__Required action__: Transcribe each entry in full, and leave the images out.

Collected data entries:
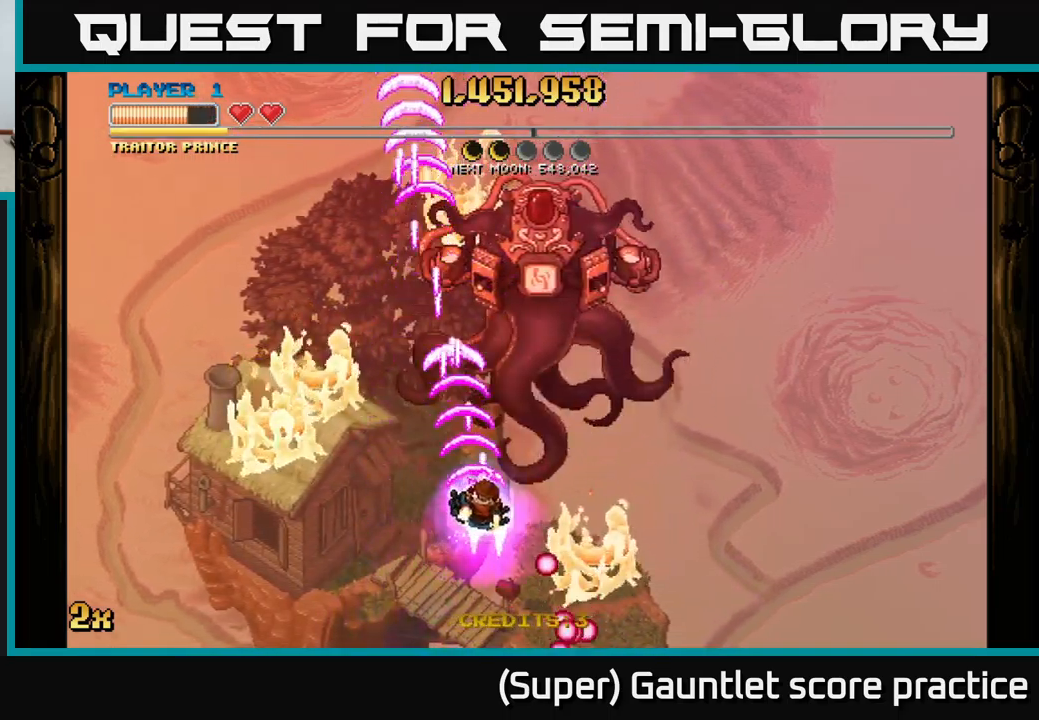
{"buttons": ["A"], "left_stick": "up", "events": [[50, "left_stick", "down-right"], [283, "left_stick", "up"], [333, "X", "down"], [467, "X", "up"]]}
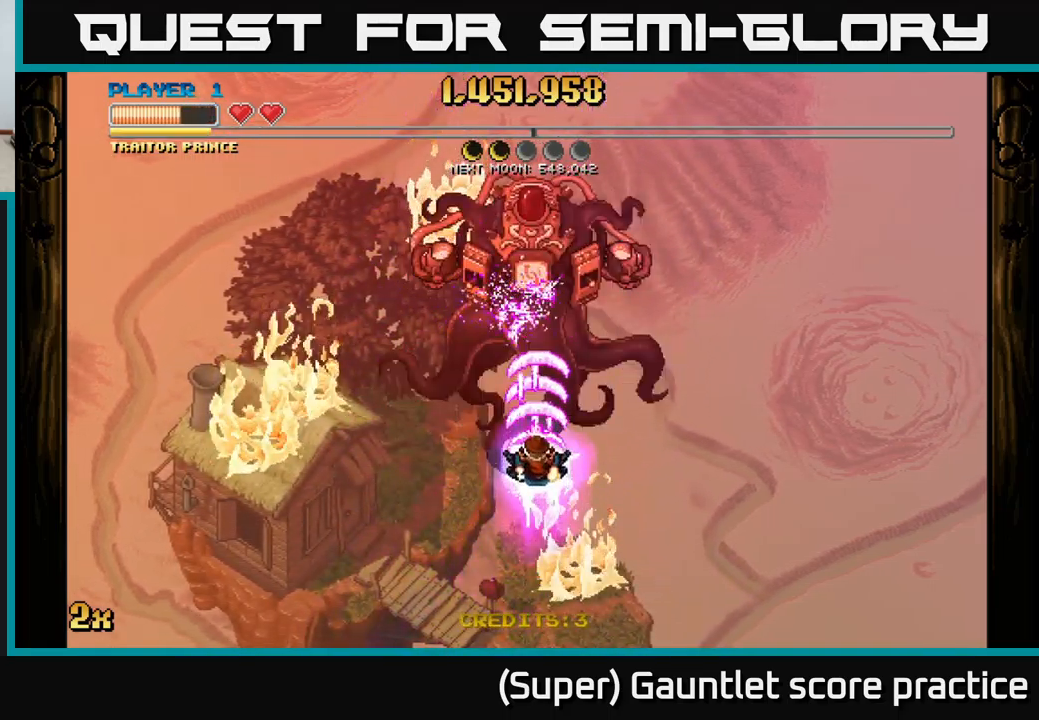
{"buttons": ["A"], "left_stick": "down", "events": [[167, "left_stick", "center"], [233, "left_stick", "down"]]}
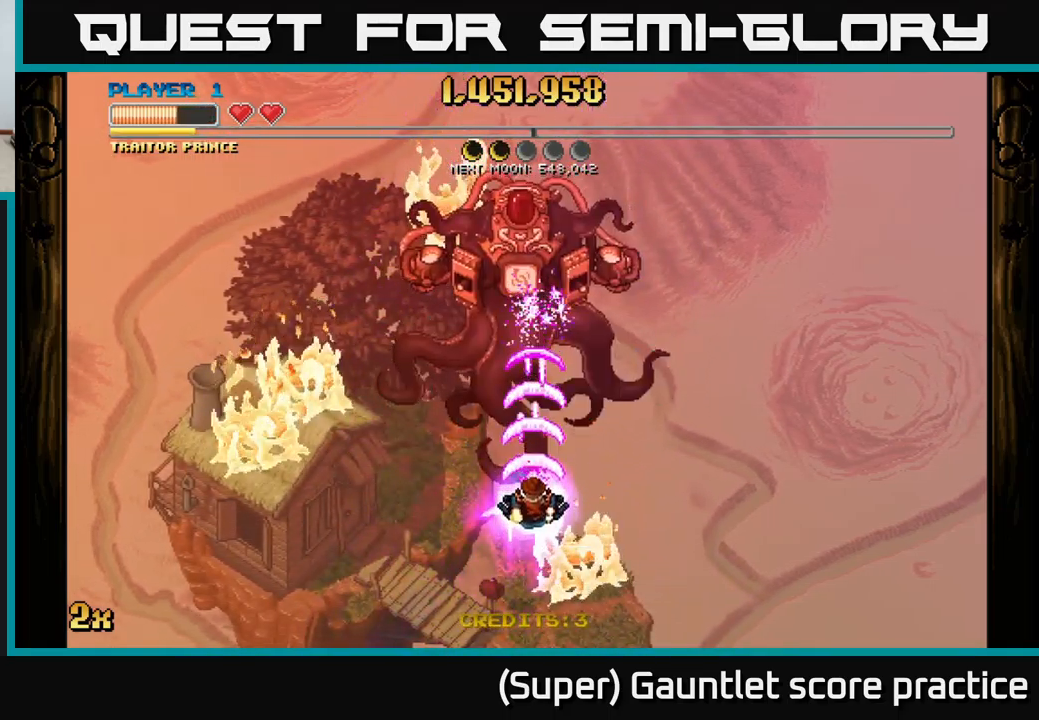
{"buttons": ["A"], "left_stick": "center", "events": [[67, "left_stick", "center"], [250, "left_stick", "down-left"], [450, "left_stick", "center"]]}
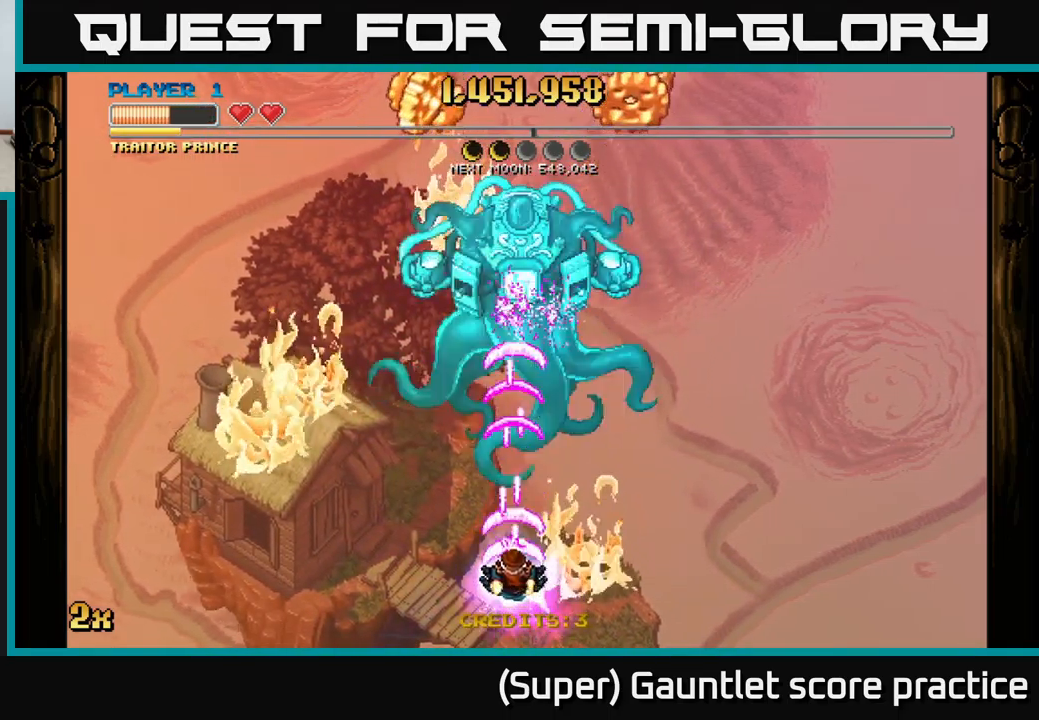
{"buttons": ["A"], "left_stick": "down", "events": [[17, "left_stick", "up"], [50, "X", "down"], [150, "X", "up"], [283, "left_stick", "center"], [500, "left_stick", "down"]]}
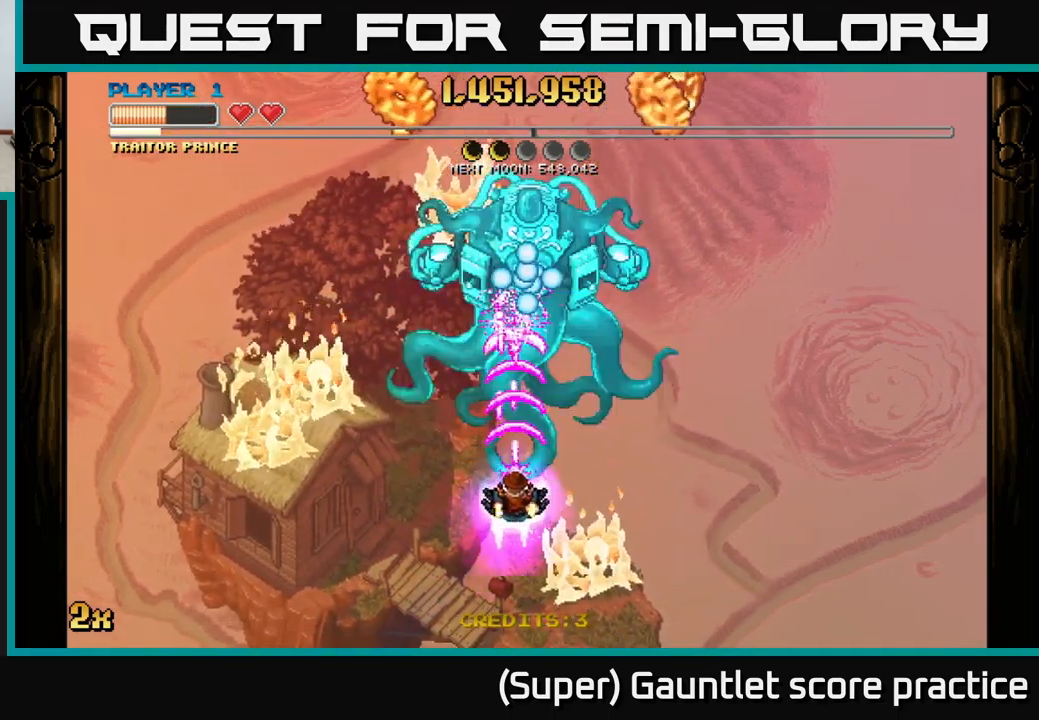
{"buttons": ["A"], "left_stick": "down", "events": [[250, "left_stick", "center"], [400, "left_stick", "down"]]}
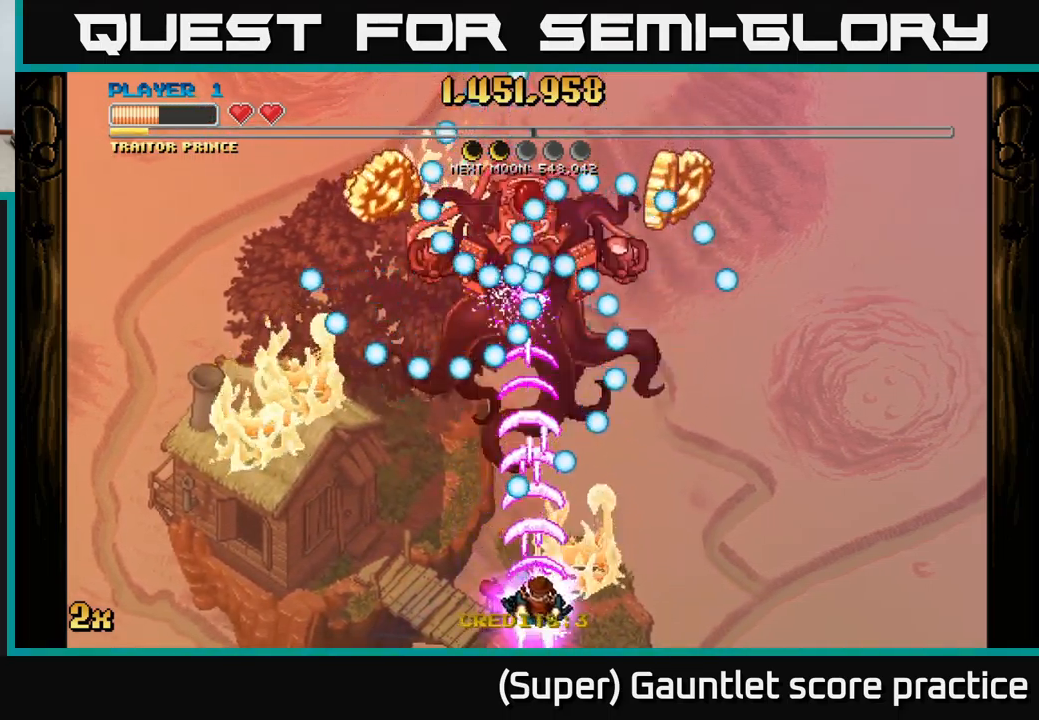
{"buttons": ["A"], "left_stick": "center", "events": [[83, "left_stick", "center"], [333, "left_stick", "right"], [433, "left_stick", "center"]]}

__Expected answer__:
{"buttons": ["A"], "left_stick": "up", "events": [[50, "left_stick", "down-right"], [283, "left_stick", "up"], [333, "X", "down"], [467, "X", "up"]]}
{"buttons": ["A"], "left_stick": "down", "events": [[167, "left_stick", "center"], [233, "left_stick", "down"]]}
{"buttons": ["A"], "left_stick": "center", "events": [[67, "left_stick", "center"], [250, "left_stick", "down-left"], [450, "left_stick", "center"]]}
{"buttons": ["A"], "left_stick": "down", "events": [[17, "left_stick", "up"], [50, "X", "down"], [150, "X", "up"], [283, "left_stick", "center"], [500, "left_stick", "down"]]}
{"buttons": ["A"], "left_stick": "down", "events": [[250, "left_stick", "center"], [400, "left_stick", "down"]]}
{"buttons": ["A"], "left_stick": "center", "events": [[83, "left_stick", "center"], [333, "left_stick", "right"], [433, "left_stick", "center"]]}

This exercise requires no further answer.